CVE-2022-46164: 
JavaScript vulnerability analysis and mitigation

NodeBB, an open source Node.js based forum software, was found to contain a critical vulnerability (CVE-2022-46164) that was disclosed on December 5, 2022. The vulnerability stems from a plain object with a prototype being used in socket.io message handling, which could allow attackers to impersonate other users and take over accounts. This security flaw affects all versions of NodeBB prior to version 2.6.1 (GitHub Advisory).
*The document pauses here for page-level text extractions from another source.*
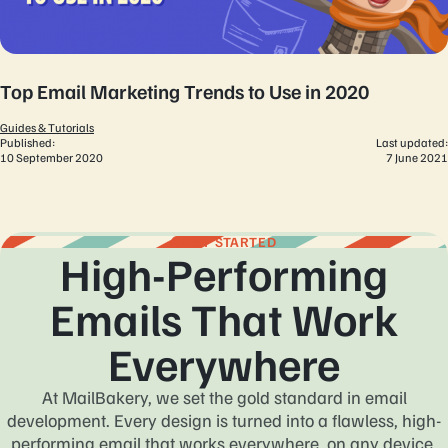
Top Email Marketing Trends to Use in 2020
Guides & Tutorials
Published:
Last updated:
10 September 2020
7 June 2021
GET STARTED
High-Performing
Emails That Work
Everywhere
At MailBakery, we set the gold standard in email
development. Every design is turned into a flawless, high-
performing email that works everywhere, on any device,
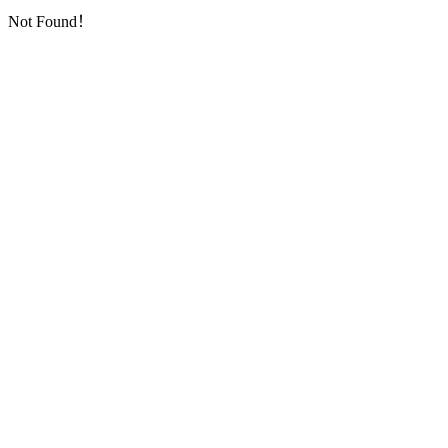
Not Found！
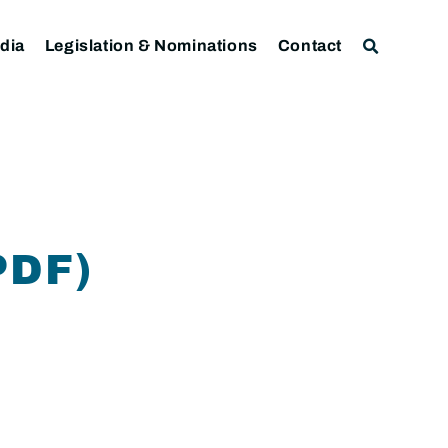
dia
Legislation & Nominations
Contact
PDF)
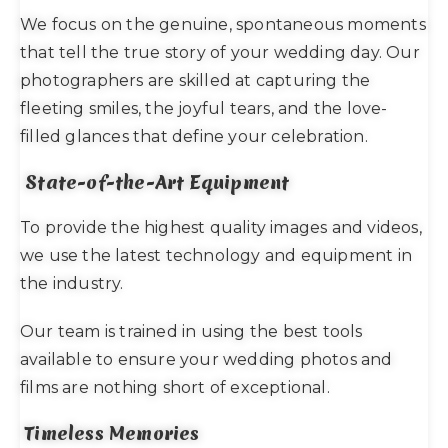
We focus on the genuine, spontaneous moments
that tell the true story of your wedding day. Our
photographers are skilled at capturing the
fleeting smiles, the joyful tears, and the love-
filled glances that define your celebration.
State-of-the-Art Equipment
To provide the highest quality images and videos,
we use the latest technology and equipment in
the industry.
Our team is trained in using the best tools
available to ensure your wedding photos and
films are nothing short of exceptional.
Timeless Memories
The vulnerability received a CVSS v3.1 base score of 9.8 (Critical) from NIST and 9.4 (Critical) from GitHub. The flaw exists within the Socket.IO implementation in NodeBB, which enables socket-based communication and handles various forum functions. The vulnerability was caused by using a plain object with a prototype in socket.io message handling, allowing specially crafted payloads to bypass security restrictions (NVD, Security Online).

The vulnerability allows remote attackers to bypass security restrictions, impersonate other users, and take over accounts. The high CVSS scores indicate critical severity with potential for complete system compromise, affecting confidentiality, integrity, and availability of the system (GitHub Advisory).

The vulnerability has been patched in NodeBB version 2.6.1. Users are strongly advised to upgrade to this version or newer. For users unable to upgrade immediately, a workaround is available by cherry-picking commit 48d143921753914da45926cca6370a92ed0c46b8 into their codebase (GitHub Advisory).